Mevrouw Jacobi heeft, net als de heer Van der Vlies, gevraagd naar de particuliere historische buitenplaatsen. Ik heb aangegeven dat ik met de betreffende organisatie rond de tafel gezeten en met OCW afspraken heb gemaakt. Iedereen is hierover tevreden. Laten wij het zo doen, dan hebben wij na een hoop gesteggel hierover een buitengewoon goede oplossing gevonden waarmee iedereen tevreden is en uit de voeten kan.

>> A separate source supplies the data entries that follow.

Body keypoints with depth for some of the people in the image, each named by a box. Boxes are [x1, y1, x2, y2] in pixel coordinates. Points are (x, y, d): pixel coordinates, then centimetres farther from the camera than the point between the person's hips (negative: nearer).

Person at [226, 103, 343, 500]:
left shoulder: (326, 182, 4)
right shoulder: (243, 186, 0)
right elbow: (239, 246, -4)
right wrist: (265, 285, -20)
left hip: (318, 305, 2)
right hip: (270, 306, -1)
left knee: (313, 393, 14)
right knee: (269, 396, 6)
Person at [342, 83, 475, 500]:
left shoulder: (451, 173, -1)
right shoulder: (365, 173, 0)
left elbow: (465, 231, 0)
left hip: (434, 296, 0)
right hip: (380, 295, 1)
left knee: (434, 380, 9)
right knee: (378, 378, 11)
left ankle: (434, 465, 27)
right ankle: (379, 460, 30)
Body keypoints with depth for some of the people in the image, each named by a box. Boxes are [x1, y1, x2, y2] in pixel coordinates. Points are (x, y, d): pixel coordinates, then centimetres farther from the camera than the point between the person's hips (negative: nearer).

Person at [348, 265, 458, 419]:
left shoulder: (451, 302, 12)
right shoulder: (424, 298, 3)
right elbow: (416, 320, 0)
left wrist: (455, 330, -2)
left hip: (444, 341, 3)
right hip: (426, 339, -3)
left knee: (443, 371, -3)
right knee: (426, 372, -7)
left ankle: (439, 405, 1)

Het volgende punt betreft IVN. IVN is opdrachtnemer van een aantal NME-projecten. Wij moeten proberen te voorkomen dat er belangenverstrengeling plaatsvindt. Dat is een van de afwegingen.

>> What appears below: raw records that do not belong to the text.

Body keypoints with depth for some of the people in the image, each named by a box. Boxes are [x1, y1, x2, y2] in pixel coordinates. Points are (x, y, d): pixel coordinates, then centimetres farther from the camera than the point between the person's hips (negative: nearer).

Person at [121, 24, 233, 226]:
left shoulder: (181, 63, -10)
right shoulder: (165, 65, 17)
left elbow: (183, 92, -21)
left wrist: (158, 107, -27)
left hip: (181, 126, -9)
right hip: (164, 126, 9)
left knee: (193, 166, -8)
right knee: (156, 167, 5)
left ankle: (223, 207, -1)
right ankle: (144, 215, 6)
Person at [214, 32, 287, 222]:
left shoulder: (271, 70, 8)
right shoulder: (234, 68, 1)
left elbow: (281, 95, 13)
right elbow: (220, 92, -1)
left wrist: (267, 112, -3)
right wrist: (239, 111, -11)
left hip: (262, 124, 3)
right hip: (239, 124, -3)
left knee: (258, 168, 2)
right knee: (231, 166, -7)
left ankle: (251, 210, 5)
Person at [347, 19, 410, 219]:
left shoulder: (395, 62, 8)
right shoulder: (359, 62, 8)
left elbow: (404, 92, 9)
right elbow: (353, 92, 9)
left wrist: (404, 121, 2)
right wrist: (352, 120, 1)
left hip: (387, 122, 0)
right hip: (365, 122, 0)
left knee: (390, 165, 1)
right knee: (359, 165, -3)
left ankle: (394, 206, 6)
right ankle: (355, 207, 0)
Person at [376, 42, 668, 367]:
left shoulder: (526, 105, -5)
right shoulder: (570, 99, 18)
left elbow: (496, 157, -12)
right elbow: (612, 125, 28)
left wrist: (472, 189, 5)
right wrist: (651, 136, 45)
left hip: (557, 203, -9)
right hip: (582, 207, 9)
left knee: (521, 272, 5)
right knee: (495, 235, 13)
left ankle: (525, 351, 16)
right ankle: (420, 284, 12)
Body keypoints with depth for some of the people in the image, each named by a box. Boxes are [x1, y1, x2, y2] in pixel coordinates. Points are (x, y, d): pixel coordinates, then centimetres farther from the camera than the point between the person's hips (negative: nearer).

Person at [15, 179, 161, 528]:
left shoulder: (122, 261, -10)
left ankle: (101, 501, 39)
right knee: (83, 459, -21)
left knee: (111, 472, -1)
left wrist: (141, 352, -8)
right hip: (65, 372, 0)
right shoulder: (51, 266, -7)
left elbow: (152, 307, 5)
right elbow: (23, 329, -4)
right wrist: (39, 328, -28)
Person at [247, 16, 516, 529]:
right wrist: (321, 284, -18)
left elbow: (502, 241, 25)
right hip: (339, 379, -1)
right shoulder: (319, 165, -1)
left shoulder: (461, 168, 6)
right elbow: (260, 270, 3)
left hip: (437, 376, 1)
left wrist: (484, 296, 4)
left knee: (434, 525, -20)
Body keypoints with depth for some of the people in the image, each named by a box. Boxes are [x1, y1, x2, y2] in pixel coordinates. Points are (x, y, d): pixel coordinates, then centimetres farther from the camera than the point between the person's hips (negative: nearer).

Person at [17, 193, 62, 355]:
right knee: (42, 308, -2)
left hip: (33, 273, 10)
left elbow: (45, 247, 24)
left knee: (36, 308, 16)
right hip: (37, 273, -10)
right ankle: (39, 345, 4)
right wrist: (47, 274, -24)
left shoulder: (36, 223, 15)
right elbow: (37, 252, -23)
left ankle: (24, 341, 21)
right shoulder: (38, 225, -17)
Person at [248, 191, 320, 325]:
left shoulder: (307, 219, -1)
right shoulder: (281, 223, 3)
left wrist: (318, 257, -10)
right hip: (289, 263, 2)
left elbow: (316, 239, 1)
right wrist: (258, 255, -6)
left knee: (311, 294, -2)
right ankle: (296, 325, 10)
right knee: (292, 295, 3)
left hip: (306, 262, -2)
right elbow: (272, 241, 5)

Mevrouw Snijder vraagt naar de cross compliance. De controle op aanwezigheid van de vergunning op grond van de Natuurbeschermingswet vindt plaats als tijdens de bedrijfscontrole blijkt dat er een dergelijke vergunningplicht is. Bestaand gebruik is vrijgesteld van een vergunningplicht totdat het beheerplan wordt vastgesteld. In geval van een nieuwe vestiging is meestal een vergunning vereist.
De heer Dibi zegt dat de sociaaleconomische paragraaf niet ten koste mag gaan van natuurdoelen. Het antwoord is nee, er wordt geen concessie gedaan aan de natuurdoelen.
Verder vraagt hij naar de vos. De vos zou mooi op ganzen kunnen jagen, maar hij jaagt niet alleen op ganzen. Als hij hierop af te richten was, zou dat mooi zijn. Hij haalt nesten uit van zogenaamde grondbroeders, vogels die op de grond broeden en op enig moment een ei leggen. Vervolgens maakt de vos de nesten leeg. Hij doet dit overigens ook wel eens in de bebouwde kom, waar hij kippenrennen leeghaalt. Soms neemt hij niet alleen de eieren, maar ook nog de kippen. Hier moet dus iets aan gebeuren.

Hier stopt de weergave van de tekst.